Showcasing Israeli startups

The Center’s final gallery is about contemporary innovation – what goes on today in Israel’s entrepreneurial ecosystem. “Each year, this gallery showcases 45 different Israeli startups developing groundbreaking technologies in digital health, agriculture, space, security, smart transportation, sustainability, information technology and more,” says Lital Kiperman, the Center’s head of Innovation and Strategic Partnership. “Annually, with the Innovation Authority and Ministry of Economy, we select 45 startups from among hundreds, favoring those trying to solve problems in technologically innovative and environmentally compatible ways with potential for positive change worldwide.”

Among the 45 that made this year’s cut and are now on display are Agrint smart-sensing solutions; CropX data-driven farming; Atlantium ultraviolet technology for global water safety; Aquarius Engines to generate power; Redefine Meat made without animals; Econcrete solutions; TIPA sustainable compostable packaging; Soos revolutionary egg production; Utilis satellite-based infrastructure intelligence; Axilion Smart Mobility to reduce pollution and congestion; Cybereason against cyberattack;  JoyTunes music learning and playing; and NanoRetina restoration of vision.

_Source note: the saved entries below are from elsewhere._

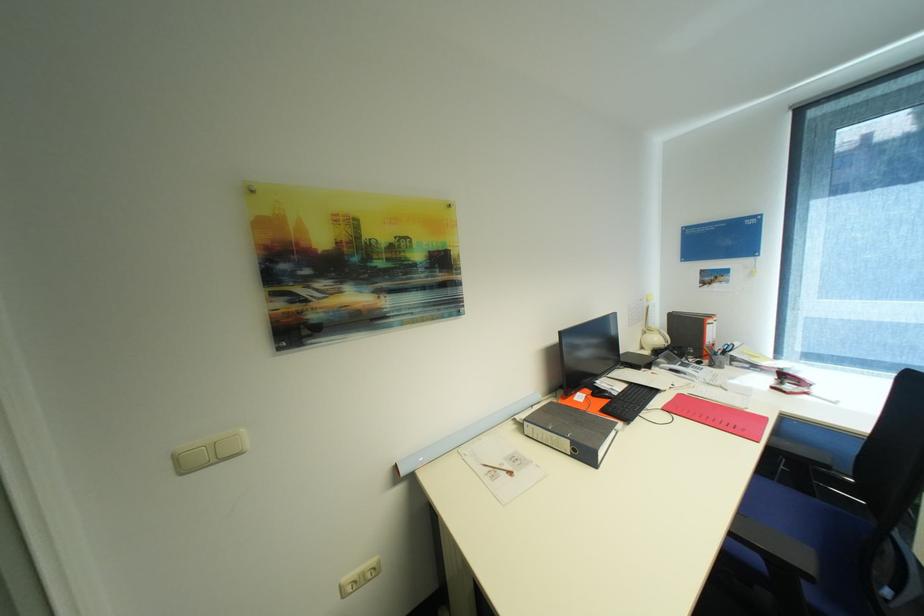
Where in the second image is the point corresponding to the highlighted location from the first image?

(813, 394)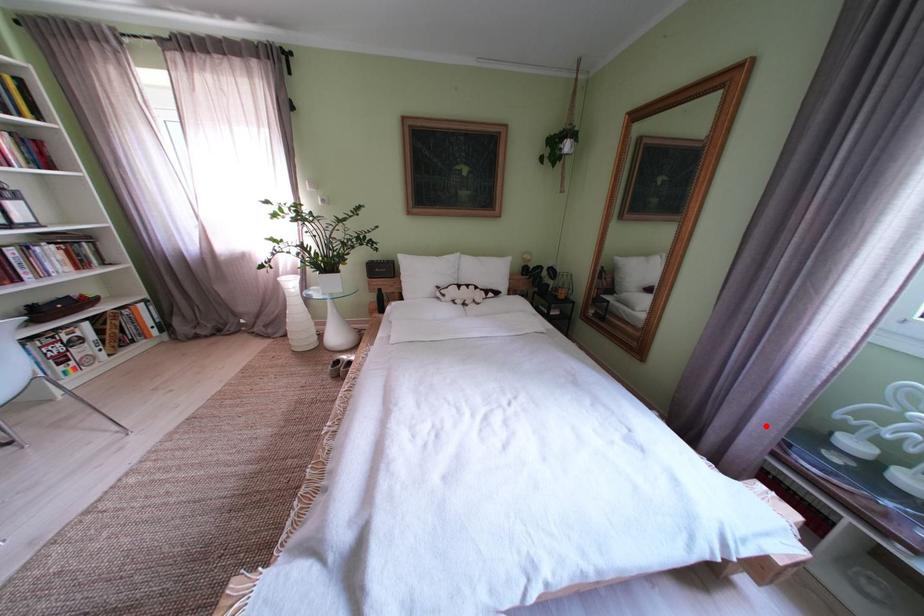
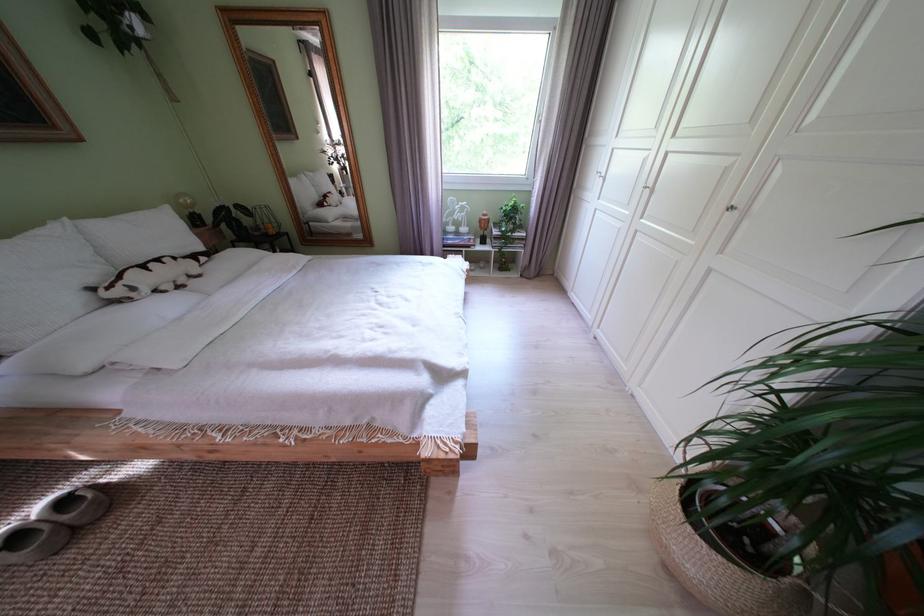
Where in the second image is the point corresponding to the highlighted location from the first image?

(445, 241)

“This cohort of startups serves as the base of the Center’s burgeoning innovation ecosystem, which also includes some of Israel’s leading tech companies. Importantly, the Peres Center’s work in innovation and entrepreneurship spans beyond the physical space as we build bridges between the Israeli and global innovation ecosystems and develop and implement numerous programs in peace, innovation and entrepreneurship,” adds Kiperman.

Home of optimism and hope

“The Center is still only starting out,” says Duvdevani. “With the global thirst for Israeli innovation, we expect not only our physical center to buzz, but our online platform to reach millions worldwide. A recent five-session course we ran, introducing innovation methodologies in organizations, based on Israeli case studies, attracted more than 50 managers from 11 countries. Innovation is a bridge between people everywhere.”

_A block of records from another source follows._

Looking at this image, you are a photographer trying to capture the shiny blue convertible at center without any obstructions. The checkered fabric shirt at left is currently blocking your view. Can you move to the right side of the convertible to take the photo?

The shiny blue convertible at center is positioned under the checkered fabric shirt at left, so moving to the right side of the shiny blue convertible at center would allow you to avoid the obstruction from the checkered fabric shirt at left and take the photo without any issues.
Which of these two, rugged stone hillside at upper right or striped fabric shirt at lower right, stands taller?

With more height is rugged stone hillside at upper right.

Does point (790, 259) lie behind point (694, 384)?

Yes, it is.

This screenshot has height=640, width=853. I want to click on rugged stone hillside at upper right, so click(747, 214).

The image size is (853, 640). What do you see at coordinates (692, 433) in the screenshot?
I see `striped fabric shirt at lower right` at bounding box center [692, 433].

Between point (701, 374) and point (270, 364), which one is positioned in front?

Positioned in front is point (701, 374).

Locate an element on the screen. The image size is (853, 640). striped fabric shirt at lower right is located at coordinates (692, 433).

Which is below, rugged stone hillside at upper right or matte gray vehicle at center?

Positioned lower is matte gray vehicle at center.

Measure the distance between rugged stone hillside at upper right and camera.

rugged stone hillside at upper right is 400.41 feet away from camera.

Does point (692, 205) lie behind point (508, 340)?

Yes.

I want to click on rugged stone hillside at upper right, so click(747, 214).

Shimon Peres did not live to see the launch of his Innovation Center, but over 1,000 people from 15 nations – from the Vice President of the People's Republic of China to senior executives from Google, Facebook and Alibaba – attended the opening event in October 2018 to hear his words read out: “My vision for the Israeli Innovation Center is to serve as a window to the future. A place for dreams… that expresses the desire to leave the next generation with a better and brighter future…a home of optimism and hope…a place for cooperation and coexistence between all sectors of Israeli society, and a link between Israel and the world.”